What the task asks | Your answer must be an exact copy of the entries below, with every picture removed.

Source information |
● ● ● ●
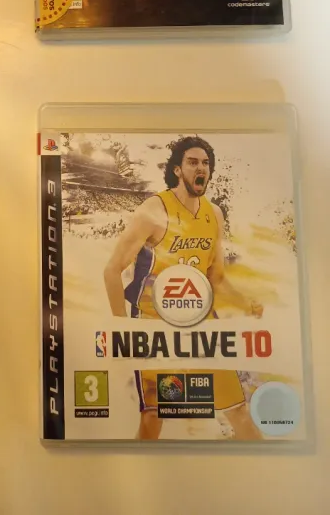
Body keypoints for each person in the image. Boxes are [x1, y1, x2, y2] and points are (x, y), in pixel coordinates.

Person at [103, 136, 263, 441]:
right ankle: (140, 470)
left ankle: (269, 468)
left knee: (239, 411)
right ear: (177, 169)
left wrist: (246, 303)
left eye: (205, 163)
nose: (201, 168)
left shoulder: (214, 214)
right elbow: (112, 270)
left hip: (200, 328)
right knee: (153, 418)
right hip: (156, 328)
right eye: (192, 162)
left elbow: (216, 278)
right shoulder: (154, 210)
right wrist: (122, 330)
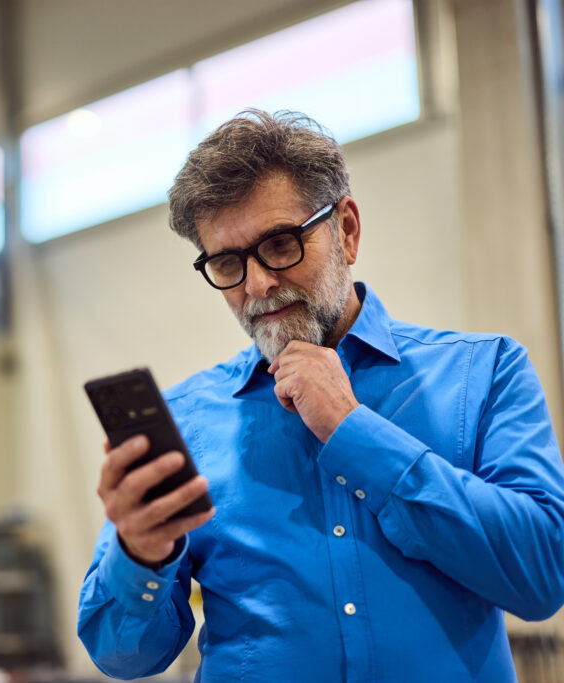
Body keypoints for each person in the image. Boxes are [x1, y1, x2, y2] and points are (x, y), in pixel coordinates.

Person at [77, 109, 564, 682]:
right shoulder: (187, 421)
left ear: (346, 231)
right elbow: (122, 656)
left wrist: (352, 428)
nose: (258, 284)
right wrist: (140, 553)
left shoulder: (484, 372)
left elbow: (543, 576)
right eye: (228, 263)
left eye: (281, 243)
● ● ● ●
Output for this exercise |
Body keypoints for each person in the image. Boxes are [x1, y1, x2, y2] and points are (x, y), in pixel coordinates.

Person at [103, 136, 263, 441]:
right ankle: (140, 470)
left ankle: (269, 468)
left knee: (239, 411)
right ear: (177, 169)
left wrist: (246, 303)
left eye: (205, 163)
nose: (201, 168)
left shoulder: (214, 214)
right elbow: (112, 270)
left hip: (200, 328)
right knee: (153, 418)
right hip: (156, 328)
right eye: (192, 162)
left elbow: (216, 278)
right shoulder: (154, 210)
right wrist: (122, 330)
Body keypoints for each person in the image. Boxes are [x1, y1, x2, y2] and points are (x, y), in pixel coordinates.

Person at [77, 109, 564, 682]:
right shoulder: (187, 421)
left ear: (346, 231)
right elbow: (122, 656)
left wrist: (352, 428)
nose: (258, 284)
right wrist: (140, 553)
left shoulder: (484, 372)
left elbow: (543, 576)
right eye: (228, 263)
left eye: (281, 243)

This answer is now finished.